Я молился. Иногда я чувствую, что Внешний так же близок ко мне, как он был близок к Шелку; так было, когда я приносил жертву на вершине холма. Сегодня кажется, что он занят где-то очень далеко и не слышит ни слова. Возможно, он сердится на меня за то, что я подружился с Джали, как, признаюсь, я и пытался сделать. Что думает о ней в этот момент семья, которой поручено за ней присматривать? Как бы мне хотелось это знать! Если я не буду держать их подальше от нее, они скоро все узнают.
Я не решаюсь написать, что она инхума, но посмотрите этот отчет! Посмотрите, как там много всего! Едва ли хоть одно слово не осуждает меня. Я не стану его уничтожать. Нет, я скорее погибну. Хотя он и выносит мне приговор, но в равной степени показывает, что Шкура невиновен. Конечно, инхуми — злые существа. Какими еще они могут быть?
Снова молитва и яростные мысли. Расхаживаю по комнате, одеяло как халат. Дух Джали не может вернуться к ней, это кажется несомненным. Я не должен был возвращаться, оставив ее там. Я должен вернуться и вернуть ее домой, хотя и не представляю, как это сделать.
Нас осудят, даже если судьи не узнают, что Джали — инхума. Осудят за принуждение жирного торговца. Законным образом отнимут все, что мы отняли у разбойников и — как я надеюсь — отпустят. Или обратят в рабство, как, похоже, думает Азиджин.
Наконец-то еда, и хорошая еда, и много еды. Ее принесла около полудня крупная, приятной наружности женщина по имени Аанваген
[129]. Этот дом принадлежит ей и ее мужу. Хлеб, масло, сыр, три сорта колбасы (этому последнему я не поверю, когда буду перечитывать отчет), свежий лук, маринованные овощи дюжины сортов вперемешку, горчица и кофе, а также маленькая фляжка бренди, которую я использую, чтобы приправить кофе по своему вкусу. Пир! Тот, на котором я изрядно попировал, прежде чем остановиться и записать все это.
Я спросил Аанваген, не боится ли она, что я могу связать ее и убежать, когда она принесет мне еду. Она очень разумно ответила, что знает, что я этого не сделаю, потому что у меня слишком много вещей — наш багаж и награбленное бандитами. «Товары», вот ее слово.

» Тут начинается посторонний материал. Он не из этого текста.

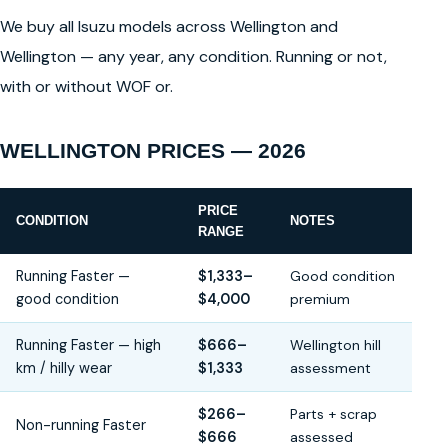
We buy all Isuzu models across Wellington and
Wellington — any year, any condition. Running or not,
with or without WOF or.
WELLINGTON PRICES — 2026
PRICE
CONDITION
NOTES
RANGE
Running Faster —
$1,333–
Good condition
good condition
$4,000
premium
Running Faster — high
$666–
Wellington hill
km / hilly wear
$1,333
assessment
$266–
Parts + scrap
Non-running Faster
$666
assessed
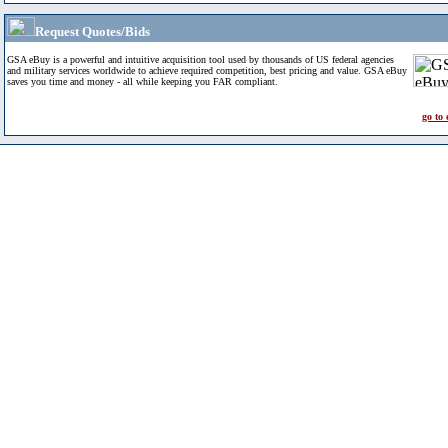
Request Quotes/Bids
GSA eBuy is a powerful and intuitive acquisition tool used by thousands of US federal agencies
and military services worldwide to achieve required competition, best pricing and value. GSA eBuy
saves you time and money - all while keeping you FAR compliant.
go to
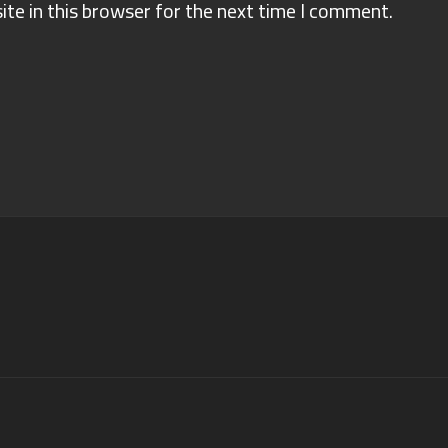
te in this browser for the next time I comment.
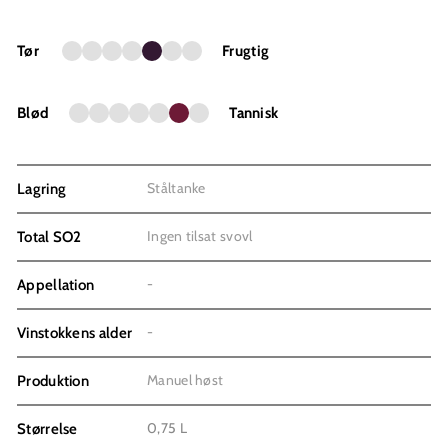
Tør
Frugtig
Blød
Tannisk
Ståltanke
Lagring
Ingen tilsat svovl
Total SO2
-
Appellation
-
Vinstokkens alder
Manuel høst
Produktion
0,75 L
Størrelse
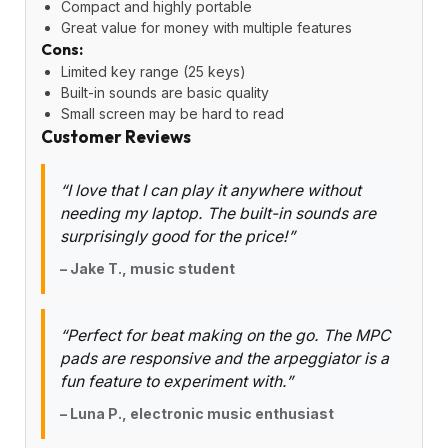
Compact and highly portable
Great value for money with multiple features
Cons:
Limited key range (25 keys)
Built-in sounds are basic quality
Small screen may be hard to read
Customer Reviews
“I love that I can play it anywhere without
needing my laptop. The built-in sounds are
surprisingly good for the price!”
– Jake T., music student
“Perfect for beat making on the go. The MPC
pads are responsive and the arpeggiator is a
fun feature to experiment with.”
– Luna P., electronic music enthusiast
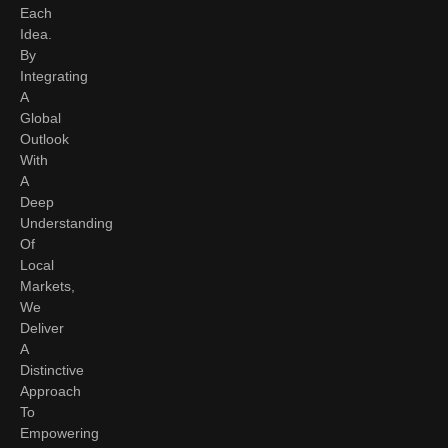
Each
Idea.
By
Integrating
A
Global
Outlook
With
A
Deep
Understanding
Of
Local
Markets,
We
Deliver
A
Distinctive
Approach
To
Empowering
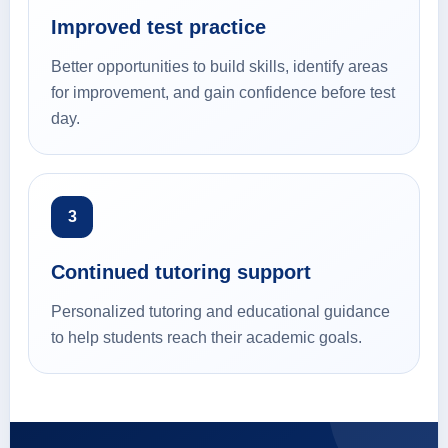
Improved test practice
Better opportunities to build skills, identify areas
for improvement, and gain confidence before test
day.
3
Continued tutoring support
Personalized tutoring and educational guidance
to help students reach their academic goals.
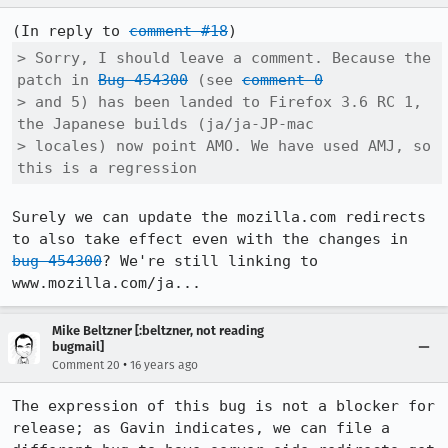
(In reply to 
comment #18
> Sorry, I should leave a comment. Because the 
patch in 
Bug 454300
 (see 
comment 0
> and 5) has been landed to Firefox 3.6 RC 1, 
the Japanese builds (ja/ja-JP-mac

> locales) now point AMO. We have used AMJ, so 
this is a regression
Surely we can update the mozilla.com redirects 
to also take effect even with the changes in 
bug 454300
? We're still linking to 
www.mozilla.com/ja...
Mike Beltzner [:beltzner, not reading
bugmail]
•
Comment 20
16 years ago
The expression of this bug is not a blocker for 
release; as Gavin indicates, we can file a 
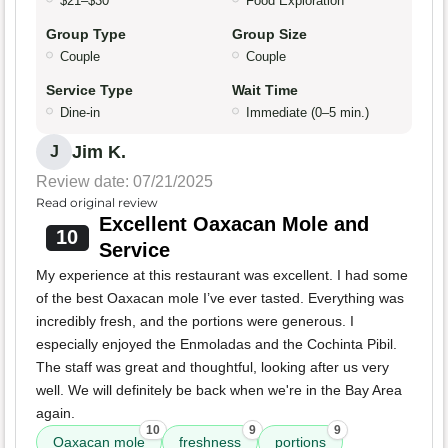
$21–$30
Food Exploration
Group Type
Group Size
Couple
Couple
Service Type
Wait Time
Dine-in
Immediate (0–5 min.)
Jim K.
J
Review date: 07/21/2025
Read original review
Excellent Oaxacan Mole and
10
Service
My experience at this restaurant was excellent. I had some
of the best Oaxacan mole I’ve ever tasted. Everything was
incredibly fresh, and the portions were generous. I
especially enjoyed the Enmoladas and the Cochinta Pibil.
The staff was great and thoughtful, looking after us very
well. We will definitely be back when we're in the Bay Area
again.
10
9
9
Oaxacan mole
freshness
portions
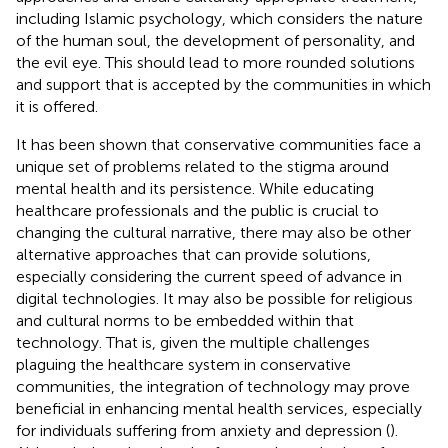
including Islamic psychology, which considers the nature
of the human soul, the development of personality, and
the evil eye. This should lead to more rounded solutions
and support that is accepted by the communities in which
it is offered.
It has been shown that conservative communities face a
unique set of problems related to the stigma around
mental health and its persistence. While educating
healthcare professionals and the public is crucial to
changing the cultural narrative, there may also be other
alternative approaches that can provide solutions,
especially considering the current speed of advance in
digital technologies. It may also be possible for religious
and cultural norms to be embedded within that
technology. That is, given the multiple challenges
plaguing the healthcare system in conservative
communities, the integration of technology may prove
beneficial in enhancing mental health services, especially
for individuals suffering from anxiety and depression (
).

— Останетесь вы и перед судом предстанете, — сказала она, — надеясь, обойдется все.
— И обойдется?
— Это Сцилла решит, мессир, — сказала Аанваген, что меня не утешило. Она снится мне снова и снова.
— Раз вы меня не боитесь, можно мне взять мой посох? Он напоминает мне о более счастливых временах, и я скучаю по нему.
— В моей кухне он есть. Немедленно вам нужен он, мессир?
— Нет, сейчас он мне совсем не нужен. Я просто хотел бы иметь его, и я, конечно, не буду пытаться причинить вам вред с его помощью. Если вы позволите мне спуститься и взять его, я отнесу его обратно наверх. Мне очень неприятно доставлять вам столько хлопот, Аанваген. — Признаюсь, я надеялся получить немного свободы, достаточно, чтобы навестить Джали.
Немного погодя пришла маленькая служанка с ярко-оранжевыми, как мандарин, волосами, принесла мой посох и охапку дров. Ее зовут Вадсиг
[130], и на самом деле она почти ребенок. Вспомнив Онорифику, я показал ей лицо на моем посохе и заявил, что оно может говорить. Она засмеялась и предложила мне заставить его что-нибудь сказать. Я объяснил, что оно сердится на нее за то, что она смеется, и, вероятно, никогда не заговорит с ней после этого. Она, по-видимому, наслаждалась всем этим — чего я, конечно, и добивался, — положила дрова в камин и пошла за углями к кому-то другому, обещая тотчас же вернуться; но, боюсь, ее подстерегла хозяйка.
Что за сон! Я хочу записать его, пока не забыл. Мора, Фава и я ехали по джунглям Зеленой в открытом экипаже, лошади целеустремленно рысили вперед без кучера. Я снова и снова рассказывал о Джали, начиная каждое новое объяснение, как только заканчивал последнее, и прерываясь через долгие промежутки времени бессмысленными вопросами от одной или другой. Мора поинтересовалась, находится ли моя комната над кухней, и Фава спросила, какого цвета волосы у Вадсиг. Это я помню.